[Written instruction]
Carry on the text about Greenberg's legal career with the next part, starting after its last sentence.

[Document segment]
## BEGIN

Greenberg argued Brown v. Board of Education as co-counsel with Thurgood Marshall; Alexander v. Holmes County Board of Education, which ordered the end of segregated school systems “at once”; Griggs v. Duke Power Company, which outlawed basing employment and promotion decisions on the results of tests with a discriminatory impact; and Furman v. Georgia, in which the Court effectively placed a moratorium on executions nationwide (it lasted four years), holding that the death penalty as it was then applied was a violation of the “cruel and unusual punishment” clause of the Eighth Amendment. There were 36 more.

Greenberg was a founding member of the Mexican American Legal Defense and Education Fund (MALDEF) and of Human Rights Watch.

## END

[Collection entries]
## BEGIN

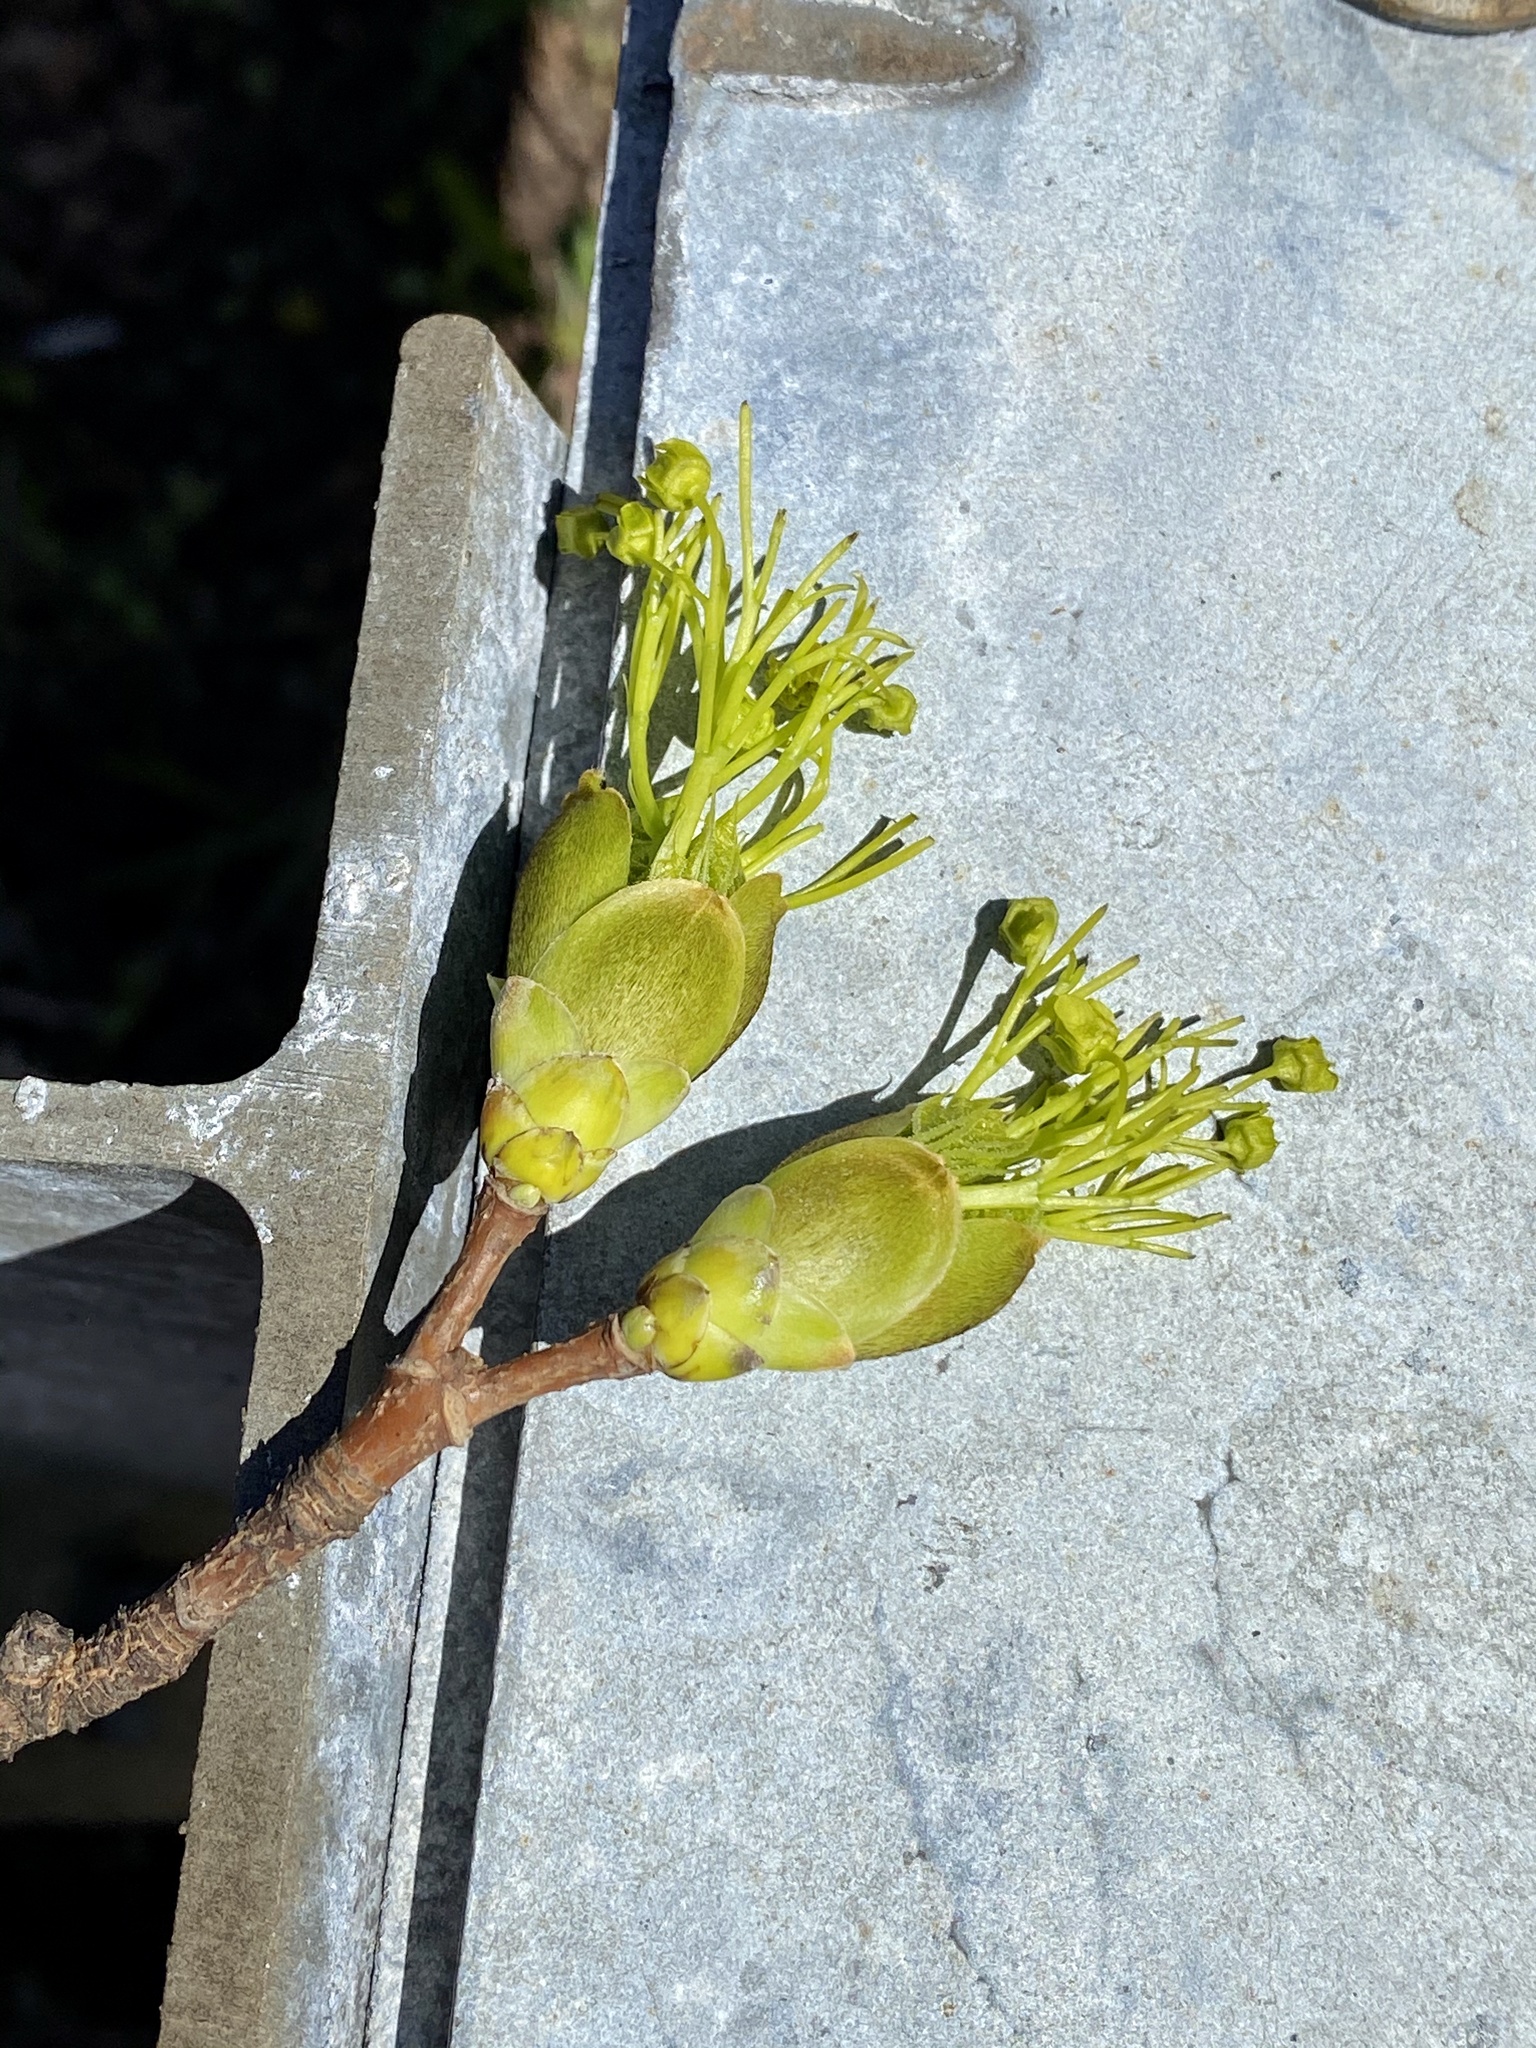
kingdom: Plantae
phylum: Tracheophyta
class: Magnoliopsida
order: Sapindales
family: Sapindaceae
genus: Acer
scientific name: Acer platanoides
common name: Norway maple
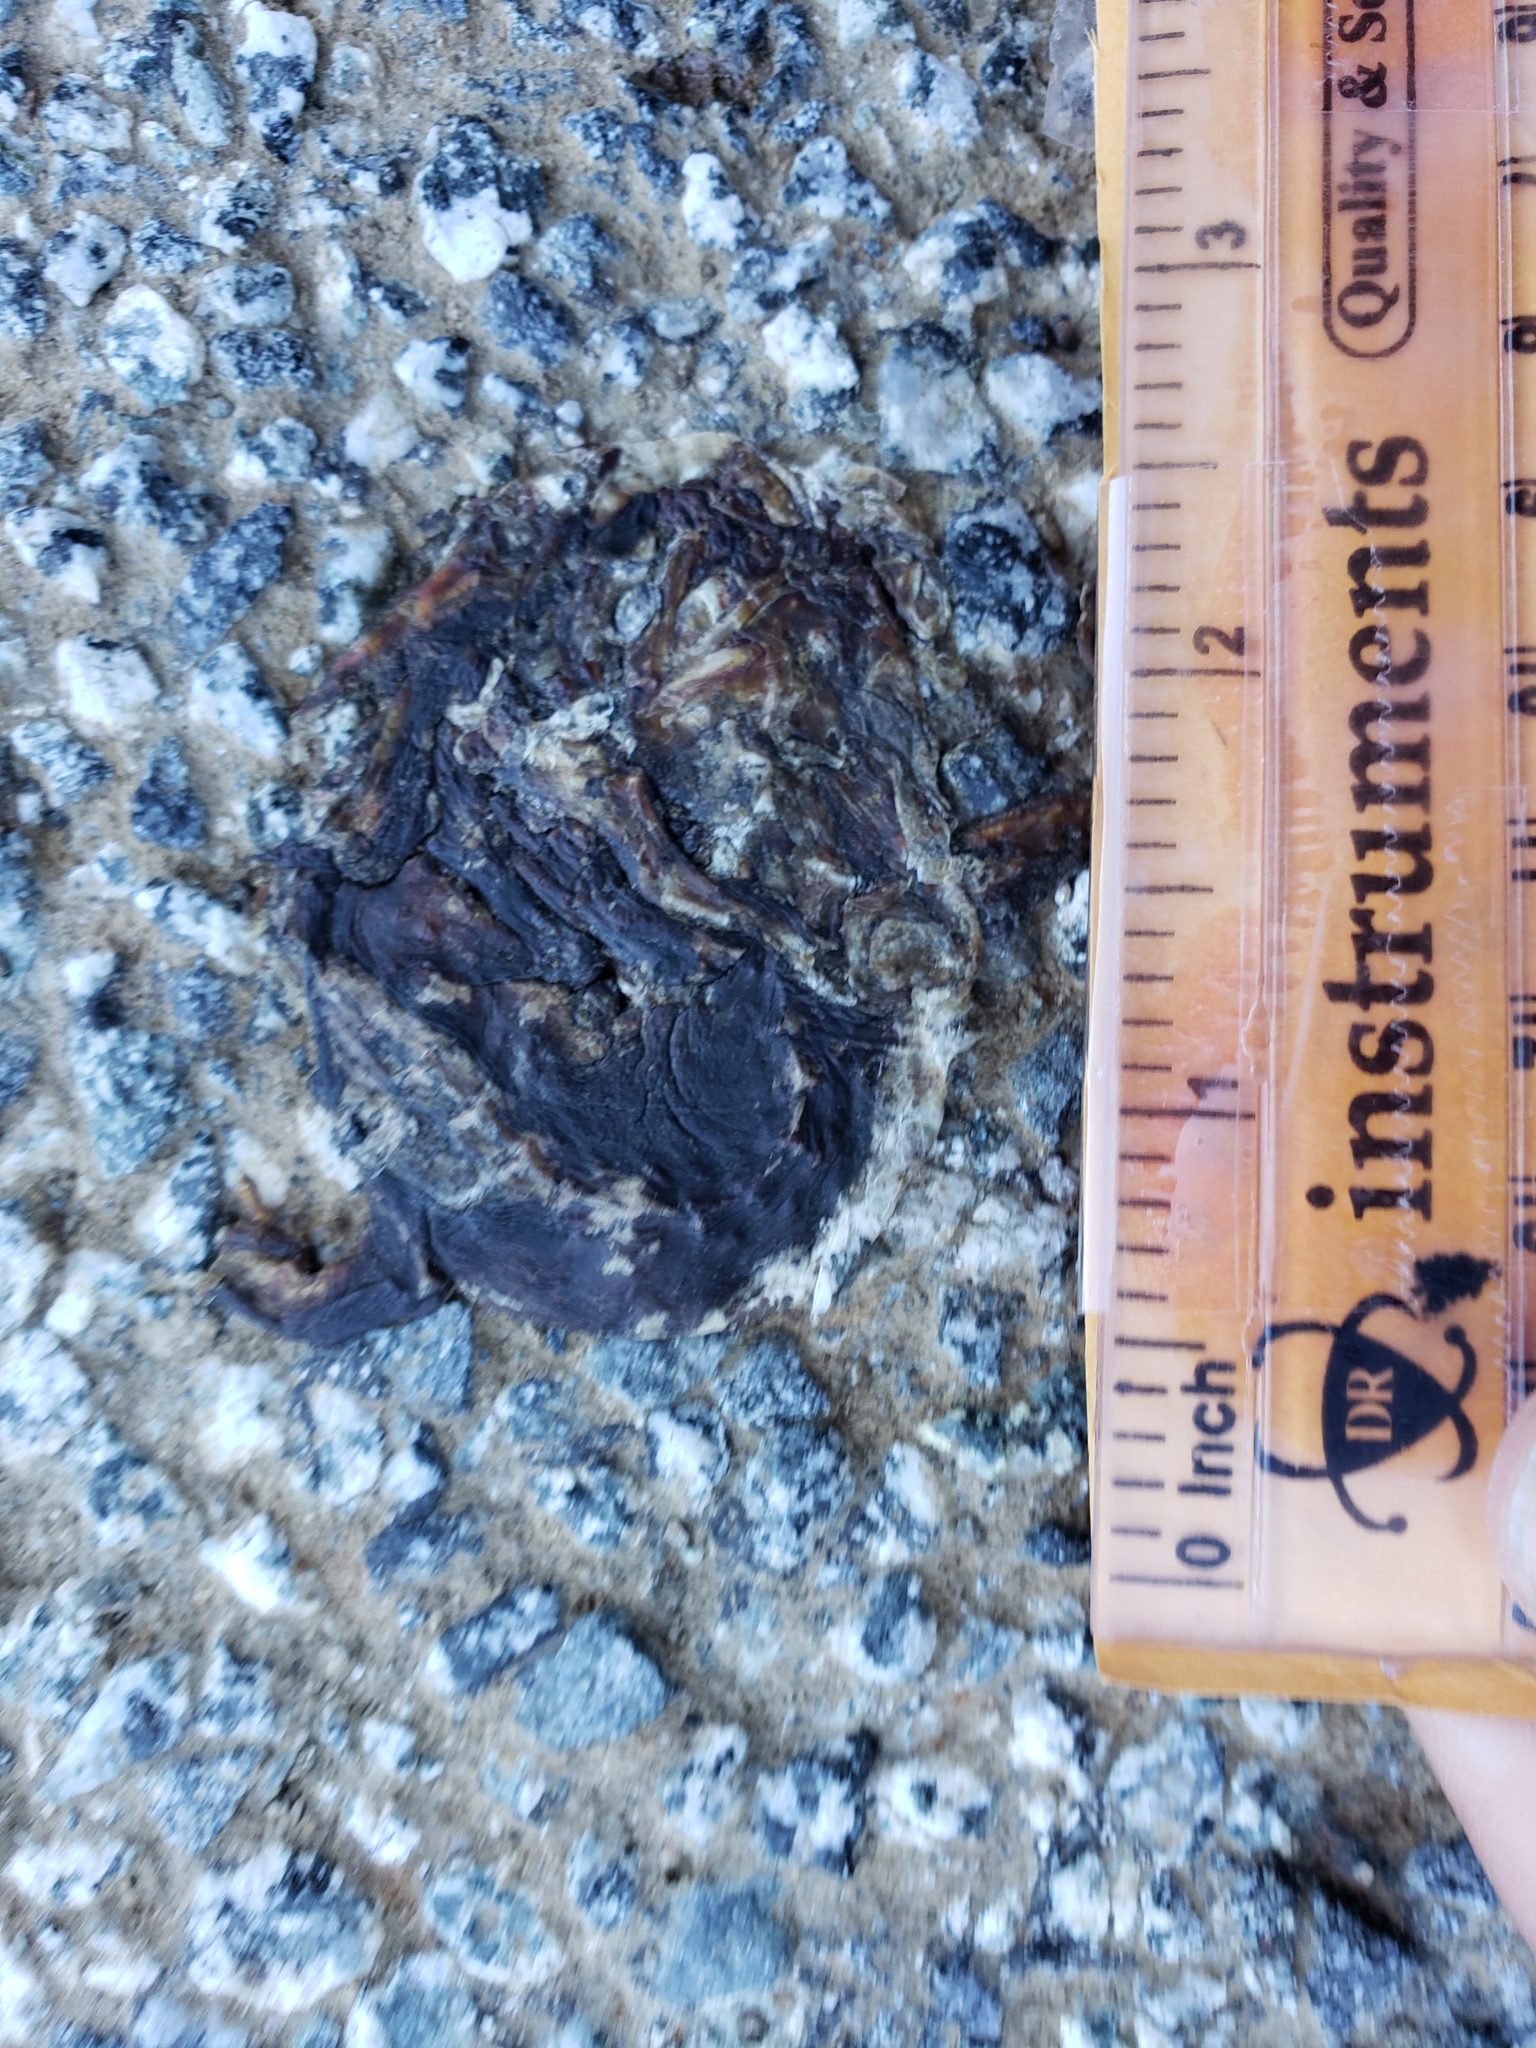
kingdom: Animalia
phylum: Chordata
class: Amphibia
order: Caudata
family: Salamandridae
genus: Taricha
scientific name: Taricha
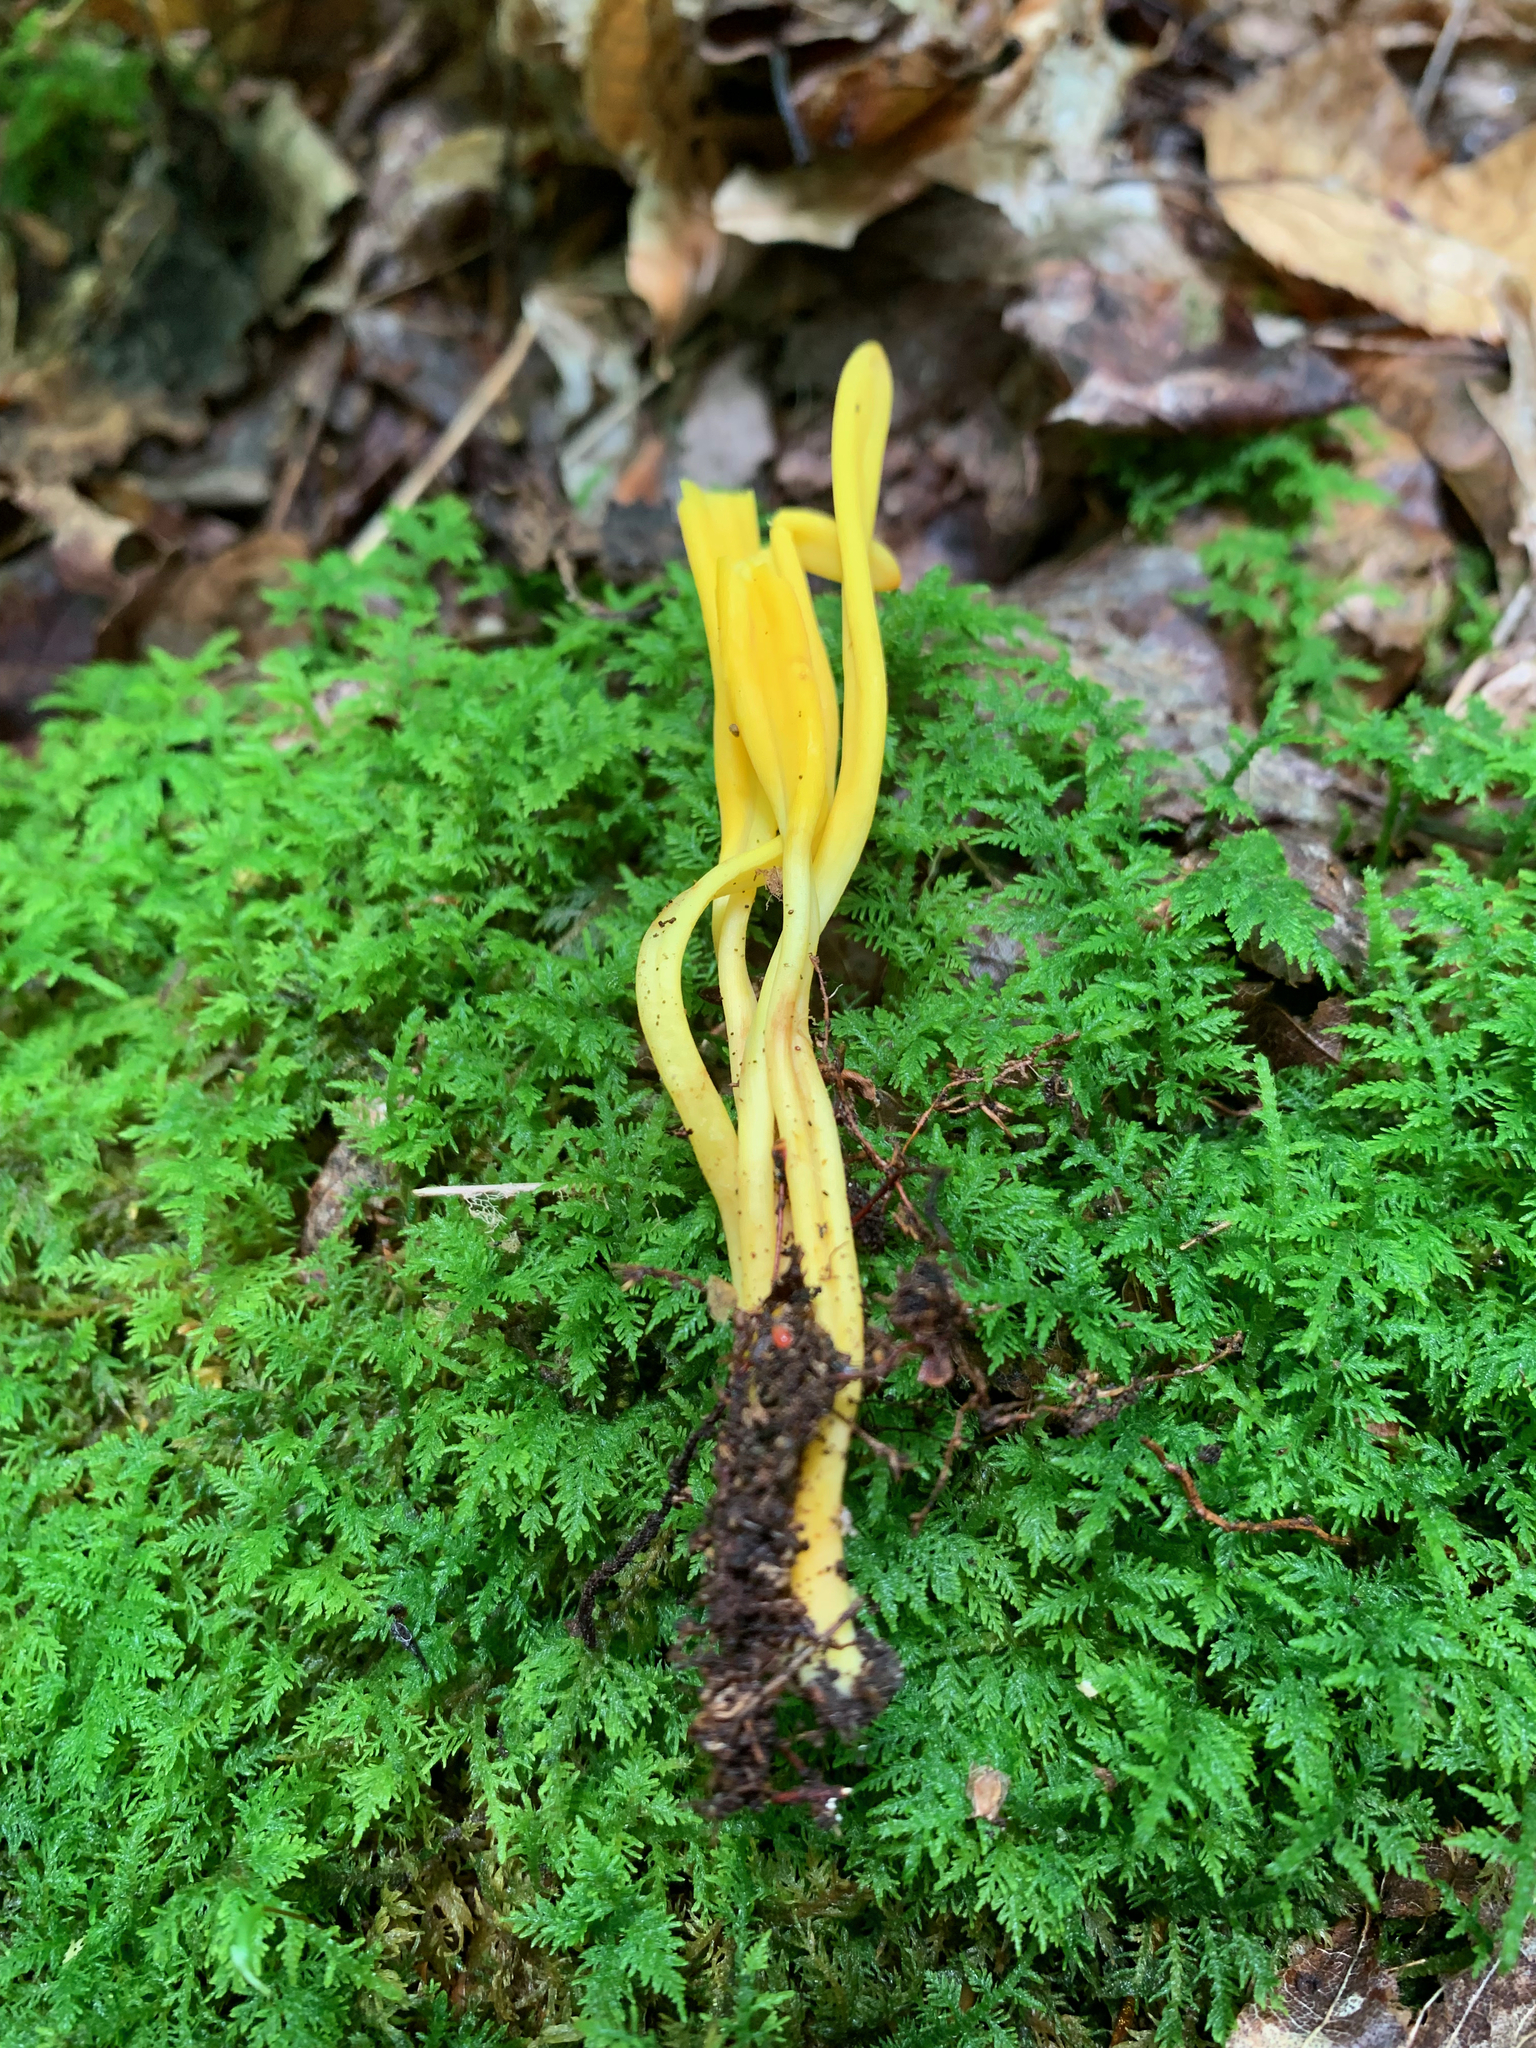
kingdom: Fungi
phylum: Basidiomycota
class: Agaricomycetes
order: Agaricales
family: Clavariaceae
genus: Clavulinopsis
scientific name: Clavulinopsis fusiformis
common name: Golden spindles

## END

[Task result]
As a sign of a changing relationship between Jews and Blacks, in 1982 the Harvard Black Law Students Association objected to Greenberg’s teaching a civil rights course jointly with black lawyer Julius L. Chambers. They called on students to boycott the course. Many prominent blacks came to Greenberg’s defense, and civil rights activist Bayard Rustin write the NY Times that “the objection that Mr. Greenberg is white is nothing more than blatant racism.”

Greenberg was also at odds with mainstream Jewish groups, over his zealous support for affirmative action. The Anti-Defamation League said was too zealous over the ability of this policy to remedy racial discrimination in the job market. They suggested he was merely pushing discrimination against whites and warned against a system based on racial quotas.